(Beginning of DATA)

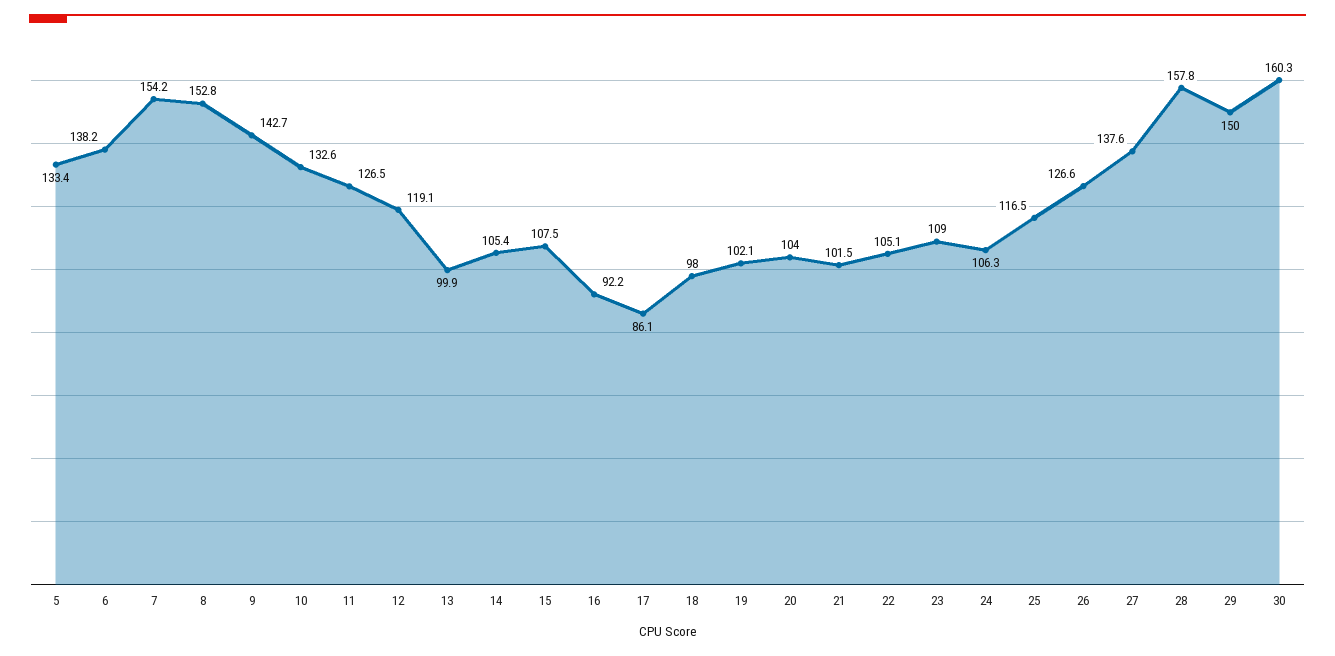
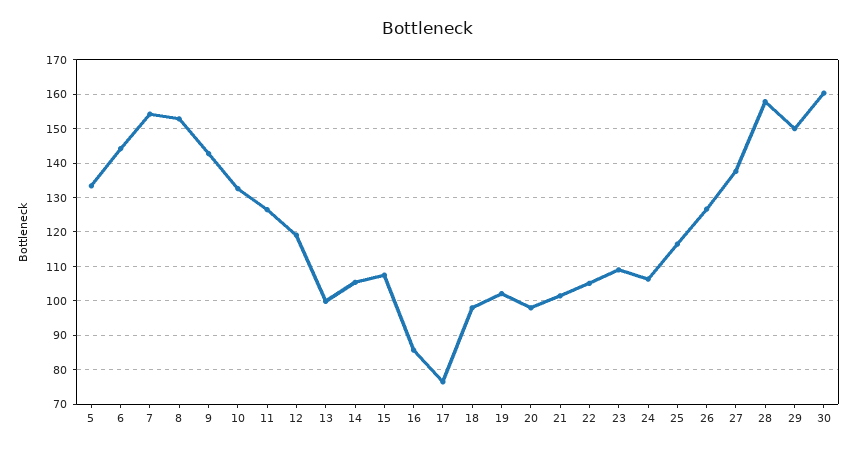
  {
    "5": 133.4,
-   "6": 138.2,
+   "6": 144,
    "7": 154.2,
    "8": 152.8,
    "9": 142.7,
    "10": 132.6,
    "11": 126.5,
    "12": 119.1,
    "13": 99.9,
    "14": 105.4,
    "15": 107.5,
-   "16": 92.2,
+   "16": 86,
-   "17": 86.1,
+   "17": 76,
    "18": 98,
    "19": 102.1,
-   "20": 104,
+   "20": 98,
    "21": 101.5,
    "22": 105.1,
    "23": 109,
    "24": 106.3,
    "25": 116.5,
    "26": 126.6,
    "27": 137.6,
    "28": 157.8,
    "29": 150,
    "30": 160.3
  }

(End of DATA)

## ASSIGNMENT
Without any pictures, repeat the listing exactly.

## SOLUTION TO THIS EXERCISE
  {
    "5": 133.4,
-   "6": 138.2,
+   "6": 144,
    "7": 154.2,
    "8": 152.8,
    "9": 142.7,
    "10": 132.6,
    "11": 126.5,
    "12": 119.1,
    "13": 99.9,
    "14": 105.4,
    "15": 107.5,
-   "16": 92.2,
+   "16": 86,
-   "17": 86.1,
+   "17": 76,
    "18": 98,
    "19": 102.1,
-   "20": 104,
+   "20": 98,
    "21": 101.5,
    "22": 105.1,
    "23": 109,
    "24": 106.3,
    "25": 116.5,
    "26": 126.6,
    "27": 137.6,
    "28": 157.8,
    "29": 150,
    "30": 160.3
  }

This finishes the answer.